Zicht op ontwikkeling- voorwaarden aanwezig, uitvoering kan scherper
De school heeft zicht op de ontwikkeling van de leerlingen door het afnemen van methode-gebonden toetsen. Ook in het voortgezet onderwijs geldt dat de leraren de toetsen en observatiegegevens nader bekijken, maar dat het niet altijd duidelijk is welke conclusies zij uit die gegevens trekken voor de afstemming van hun onderwijs. Dat zien we terug in de afstemming in de groep, waar de leraren beter kunnen inspelen op de verschillen in ontwikkeling bij de leerlingen.
Didactisch handelen – in de basis op orde, meer uitgaging gewenst De kernstandaard didactisch handelen is als voldoende beoordeeld, omdat de uitleg van de leraren bijdraagt aan begrip bij de leerlingen en hen in staat stelt zelfstandig de leerstof te verwerken. Het klassenmanagement draagt bij aan een taakgerichte werksfeer.
We maken echter ook wat kanttekeningen. De lessen zijn nog te lang overwegend klassikaal, waarbij de leraar veel aan het woord is.
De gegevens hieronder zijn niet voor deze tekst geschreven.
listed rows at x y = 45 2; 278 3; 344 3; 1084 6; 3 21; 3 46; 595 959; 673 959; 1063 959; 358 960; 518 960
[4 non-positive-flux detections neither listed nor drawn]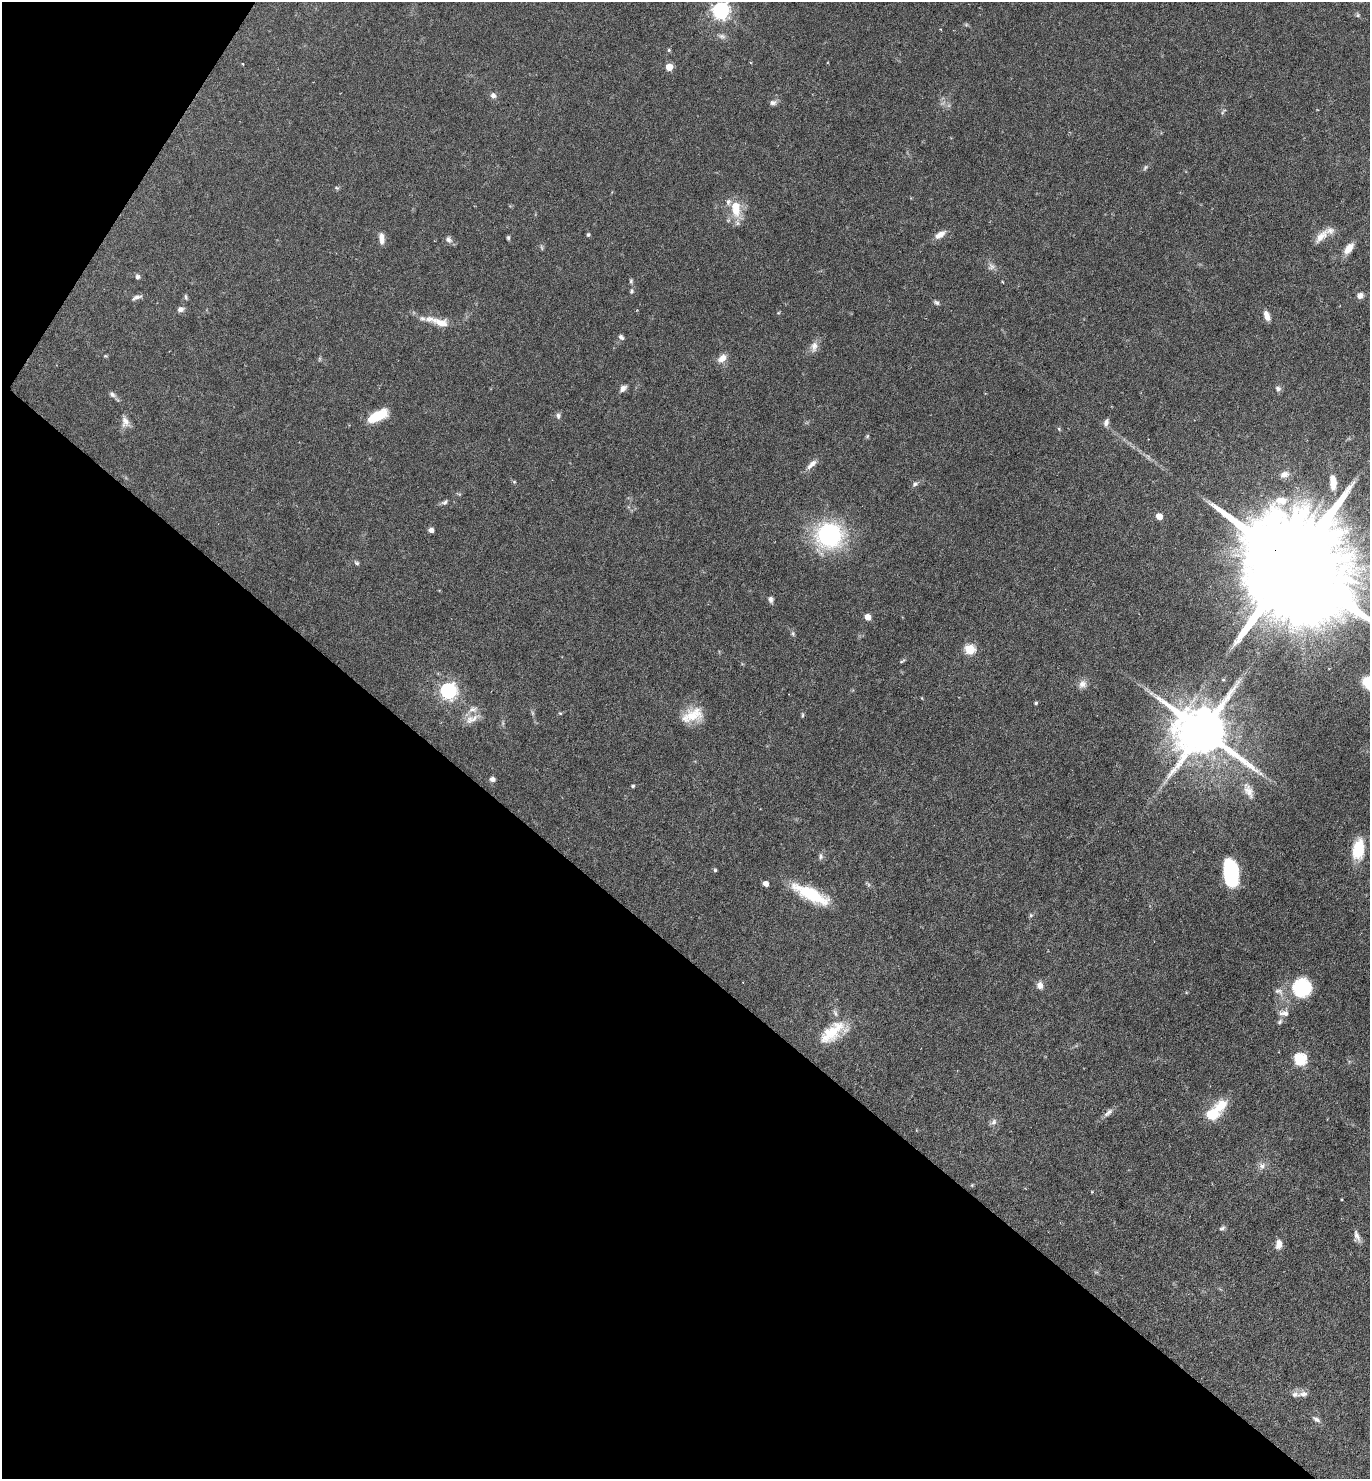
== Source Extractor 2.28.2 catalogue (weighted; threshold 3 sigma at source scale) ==
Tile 9 of 4 x 4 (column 1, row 3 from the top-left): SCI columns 294-1661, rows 1479-2955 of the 5915 x 5909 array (HDU 1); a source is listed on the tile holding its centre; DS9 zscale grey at full resolution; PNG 1372 x 1481 px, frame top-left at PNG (2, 2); no overlay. Shown black and unused: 38% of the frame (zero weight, under 4 of 7 exposures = <1% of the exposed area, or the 3 px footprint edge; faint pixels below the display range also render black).
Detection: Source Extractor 2.28.2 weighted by HDU 2 'WHT'; one run over the whole footprint, this tile lists its part. Background 0.0575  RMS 0.0029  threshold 0.0117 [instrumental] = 3 sigma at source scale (4.09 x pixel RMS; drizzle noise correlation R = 1.36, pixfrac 0.8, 0.05/0.05 arcsec/px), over >= 5 px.
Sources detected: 106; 2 too faint to see at this stretch — not listed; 4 inside a brighter listed object's ellipse — not listed separately; the other 100 listed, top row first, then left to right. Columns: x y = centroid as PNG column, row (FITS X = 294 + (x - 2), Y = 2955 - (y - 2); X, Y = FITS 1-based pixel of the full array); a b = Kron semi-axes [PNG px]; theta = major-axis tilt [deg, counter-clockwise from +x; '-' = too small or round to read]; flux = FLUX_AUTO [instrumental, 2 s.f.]
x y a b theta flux
720 11 7 7 - 100
1358 15 6 5 - 0.46
966 25 6 4 0 0.37
722 36 12 7 -17 1.1
669 50 5 4 - 0.35
243 64 4 2 - 0.2
669 67 5 5 - 6
493 95 7 6 - 1
773 103 10 7 5 0.93
1223 112 10 3 50 0.41
1145 167 8 5 50 0.55
337 188 6 4 -43 0.36
736 208 24 11 -81 6.5
588 235 6 4 74 0.39
940 235 14 7 32 2.2
1321 236 25 9 45 3.2
381 238 15 7 -84 1.7
508 238 5 4 - 0.39
448 240 9 7 -43 1
1348 248 15 8 53 2.9
991 266 10 9 - 1.2
137 277 6 5 - 0.7
631 281 7 5 89 0.45
631 291 7 5 87 0.58
1360 295 8 7 - 1.2
137 297 13 5 22 1
186 297 8 4 -73 0.45
936 302 8 5 -32 0.6
180 309 8 6 16 1.1
778 313 5 3 - 0.24
1267 316 12 6 -68 1.8
438 322 37 10 -17 5
621 337 7 6 - 0.77
814 347 16 9 78 1.9
105 356 6 3 0 0.27
722 358 12 8 39 2.2
623 388 11 6 43 1.1
1278 389 7 6 - 0.91
112 394 10 7 -37 0.93
377 416 20 9 26 9
558 416 8 6 -78 0.78
125 422 15 10 -76 2
1106 422 10 6 72 1.1
1059 429 6 4 -46 0.33
867 436 6 5 - 0.37
812 464 17 7 45 1.8
1284 474 13 9 17 1.7
514 482 5 4 - 0.31
1333 482 19 8 -86 3.5
915 484 9 6 37 0.75
444 502 8 6 29 0.68
1159 516 5 5 - 3.7
431 530 4 4 - 1.7
829 535 19 18 - 44
357 563 7 5 -31 0.51
1294 565 43 23 -41 13000
771 600 9 6 -81 0.83
867 617 5 5 - 3.4
793 633 7 5 -71 0.51
969 649 5 5 - 16
902 661 10 3 30 0.4
1223 680 5 3 - 0.26
1082 684 11 10 - 1.7
448 691 7 7 - 90
1151 693 6 5 - 0.62
1036 703 4 4 - 0.35
533 713 7 4 -89 0.44
560 713 5 3 - 0.24
692 715 27 15 20 6.2
802 715 7 3 82 0.34
472 719 23 9 24 2.6
1202 731 16 14 -30 1800
492 779 6 5 - 1.1
633 786 4 4 - 0.46
1249 791 23 11 -64 3
1358 849 23 12 80 9
820 856 9 7 79 0.84
715 870 5 5 - 0.36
Leraren kunnen bij de betere leerlingen voorkennis ophalen en eerder controleren of ze het leerdoel voldoende beheersen om zelfstandig aan het werk te gaan. Het tempo van de basisinstructie kan vaker
omhoog door de actieve betrokkenheid van de leerlingen te
vergroten. Activerende werkvormen, meer interactie met leerlingen en controle op begrip kunnen daarbij helpen. Het is zeker mogelijk de leerlingen meer te betrekken bij het onderwijsprogramma en de wijze van leren. Met hen zijn goede afspraken te maken over meer
uitdaging, creativiteit en afwisseling.
3.2. Schoolklimaat
Pedagogisch klimaat is ondersteunend voor de ontwikkeling
Deze standaard beoordelen we als goed. Het team van NTC ‘t Kofschip is betrokken op de leerlingen en creëert een stimulerend pedagogisch klimaat. De regels zijn voor iedereen duidelijk en de gemaakte afspraken worden nagekomen. Tijdens het onderzoek hebben we gezien dat de leraren en de leerlingen elkaar respectvol benaderen.
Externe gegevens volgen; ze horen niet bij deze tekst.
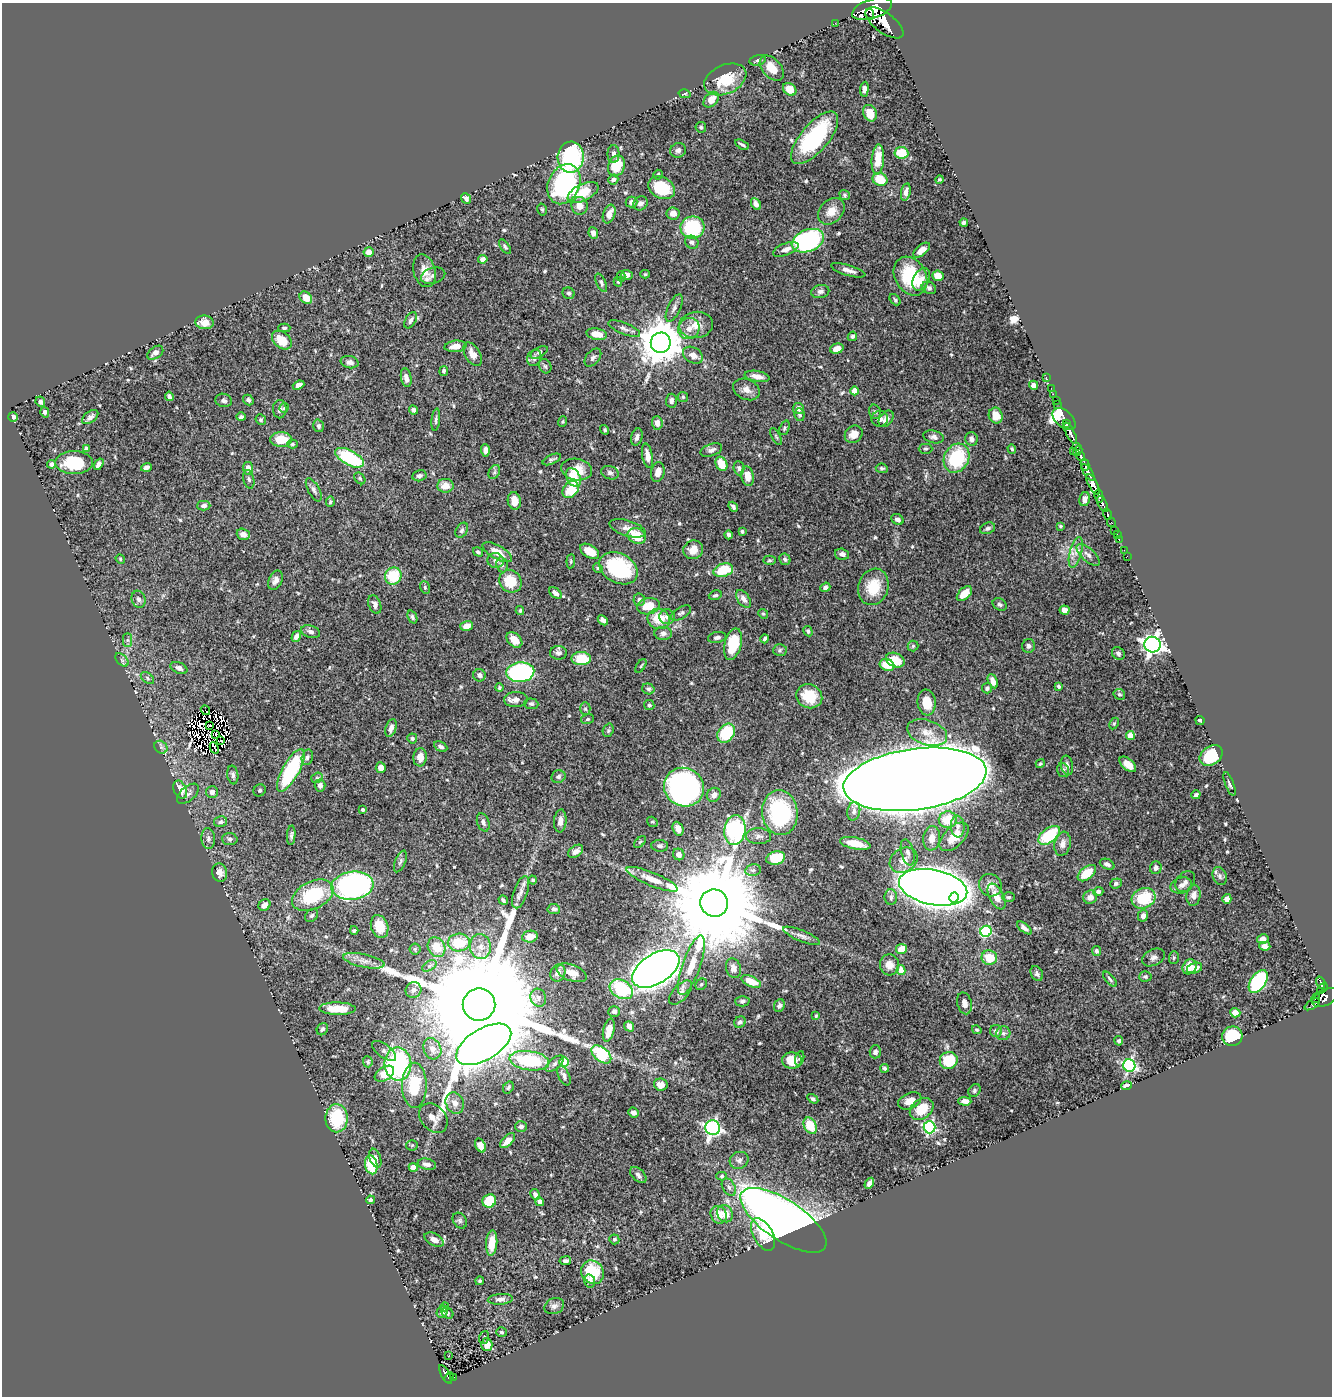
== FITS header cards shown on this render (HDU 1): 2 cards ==
NAXIS1  =                 1330
NAXIS2  =                 1394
Het schoolklimaat is ondersteunend voor de cognitieve en sociale ontwikkeling. De ouders participeren actief in de school en bij het halen en brengen van de leerlingen worden diverse contacten onderhouden.
3.3. Onderwijsresultaten
Onderwijsresultaten niet te beoordelen
Via toetsen, observaties en het maken van oude examens worden de vorderingen van de leerlingen bijgehouden en wordt er inzicht verkregen in de kans van slagen voor het af te leggen examen. In 2017 hebben 3 leerlingen met succes het examen IB-A afgelegd en in 2018 legden twee leerlingen met succes het IB-A examen af. Over de andere jaren zijn geen gegevens voorhanden, maar omdat twee van de drie laatste jaren voldoende resultaten laten zien, wordt deze standaard als voldoende beoordeeld.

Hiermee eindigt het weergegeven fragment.